"Я конечно, презираю Отечество мое с головы до ног - но мне досадно, если иностранец разделяет со мной это чувство."
Как и положено ссылаются на Викицитатник
Ну, а теперь оригинал в студию!
П. А. ВЯЗЕМСКОМУ
Ты прав, любимец муз, — воспользуюсь правами блудного зятя и грядущего барина и письмом улажу все дело. Должен ли я тебе что-нибудь или нет? отвечай. Не взял ли с тебя чего-нибудь мой человек, которого отослал я от себя за дурной тон и дурное поведение? Пора бы нам отослать и Булгарина, и «Благонамеренного», и Полевого, друга нашего. Теперь не до того, а ей-богу когда-нибудь примусь за журнал. Жаль мне, что с Катениным ты никак не ладишь. А для журнала — он находка. Читал я в газетах, что Lancelot в Петербурге, черт ли в нем? читал я также, что 30 словесников давали ему обед. Кто эти бессмертные? Считаю по пальцам и не досчитаюсь. Когда приедешь в Петербург, овладей этим Lancelot (которого я ни стишка не помню) и не пускай его по кабакам отечественной словесности. Мы в сношениях с иностранцами не имеем ни гордости, ни стыда — при англичанах дурачим Василья Львовича; пред M-me de Staël заставляем Милорадовича отличаться в мазурке. Русский барин кричит: мальчик! забавляй Гекторку (датского кобеля). Мы хохочем и переводим эти барские слова любопытному путешественнику. Все это попадает в его журнал и печатается в Европе — это мерзко. Я, конечно, презираю отечество мое с головы до ног — но мне досадно, если иностранец разделяет со мною это чувство. Ты, который не на привязи, как можешь ты оставаться в России? если царь даст мне слободу, то я месяца не останусь. Мы живем в печальном веке, но когда воображаю Лондон, чугунные дороги, паровые корабли, английские журналы или парижские театры и <бордели> — то мое глухое Михайловское наводит на меня тоску и бешенство. В 4-ой песне «Онегина» я изобразил свою жизнь; когда-нибудь прочтешь его и спросишь с милою улыбкой: где ж мой поэт? в нем дарование приметно — услышишь, милая, в ответ: он удрал в Париж и никогда в проклятую Русь не воротится — ай да умница.
Прощай.
Думаю, что ты уже в Петербурге, и это письмо туда отправится. Грустно мне, что не прощусь с Карамзиными — бог знает, свидимся ли когда-нибудь. Я теперь во Пскове, и молодой доктор спьяна сказал мне, что без операции я не дотяну до 30 лет. Незабавно умереть в Опоческом уезде.
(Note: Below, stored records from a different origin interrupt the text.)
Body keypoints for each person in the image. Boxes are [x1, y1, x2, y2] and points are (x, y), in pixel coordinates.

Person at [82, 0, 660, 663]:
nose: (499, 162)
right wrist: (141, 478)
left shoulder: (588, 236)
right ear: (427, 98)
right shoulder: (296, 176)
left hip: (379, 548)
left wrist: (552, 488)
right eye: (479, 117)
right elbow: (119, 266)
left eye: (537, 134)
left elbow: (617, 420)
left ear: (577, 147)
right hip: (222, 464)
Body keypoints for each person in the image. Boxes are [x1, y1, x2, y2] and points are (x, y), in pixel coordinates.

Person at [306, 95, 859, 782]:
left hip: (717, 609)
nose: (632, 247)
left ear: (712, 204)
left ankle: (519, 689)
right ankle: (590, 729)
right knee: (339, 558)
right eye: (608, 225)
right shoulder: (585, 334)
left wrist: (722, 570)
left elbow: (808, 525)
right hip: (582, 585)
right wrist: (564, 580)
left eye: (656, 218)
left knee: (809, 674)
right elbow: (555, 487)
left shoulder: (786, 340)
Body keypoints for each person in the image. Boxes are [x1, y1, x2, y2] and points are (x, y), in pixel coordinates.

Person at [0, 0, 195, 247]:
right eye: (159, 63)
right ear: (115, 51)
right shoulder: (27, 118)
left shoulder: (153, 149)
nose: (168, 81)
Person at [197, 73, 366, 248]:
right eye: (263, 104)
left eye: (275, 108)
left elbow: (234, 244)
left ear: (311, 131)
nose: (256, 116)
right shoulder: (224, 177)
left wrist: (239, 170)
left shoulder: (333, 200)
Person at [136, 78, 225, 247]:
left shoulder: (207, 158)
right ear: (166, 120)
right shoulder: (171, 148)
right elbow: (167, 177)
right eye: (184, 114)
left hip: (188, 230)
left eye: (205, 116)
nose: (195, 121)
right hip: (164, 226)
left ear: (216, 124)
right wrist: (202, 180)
Сарказм! Сарказм к себе и обществу, самоирония - ничего другого в фразе нет. Что в общем-то и неудивительно, после Михайловского:
В глуши что делать в эту пору?
Гулять? Деревня той порой
Невольно докучает взору
Однообразной наготой.
Скакать верхом в степи суровой?
Но конь, притупленной подковой
Неверный зацепляя лед,
Того и жди, что упадет.
Сиди под кровлею пустынной,
Читай: вот Прадт, вот W. Scott.
Не хочешь? - поверяй расход,
Сердись иль пей, и вечер длинный
Кой-как пройдет, и завтра тож,
И славно зиму проведешь.
Конечно, великколепному, искромётному Пушкину было тяжело в глухой деревне. Отсюда и меланхолия в письме к другу, которому можно доверить свои чувства - да, в том числе и сарказм.
И главное, не стоит забывать - май 1826 года, следствие над декабристами в самом разгаре, среди них были его самые близкие лицейские друзья – Пущин и Кюхельбекер. В бумагах почти каждого арестованного декабриста находили его стихотворения. Ему в реальности могла грозить пожизненная каторга или ссылка, но кроФФаФый царь счёл, что доказательств участия Пушкина в мятеже нет. Но Пушкин об этом ещё не знал и реальность ему, почти наверняка, представлялась мрачной - лучшие друзья под следствием, сам он под подозрением и мнение общества об нём, именно - что он презирает своё отечество, царя и почти заговорщик. Вот над этим самым мнением он горько иронизирует, а вовсе не признаётся в ненависти к отечеству.
А вот для того, чтобы увидеть в этом ненависть к России надо самому иметь такую ненависть в себе или верхнее заумное образование... где-нибудь в ВШЭ.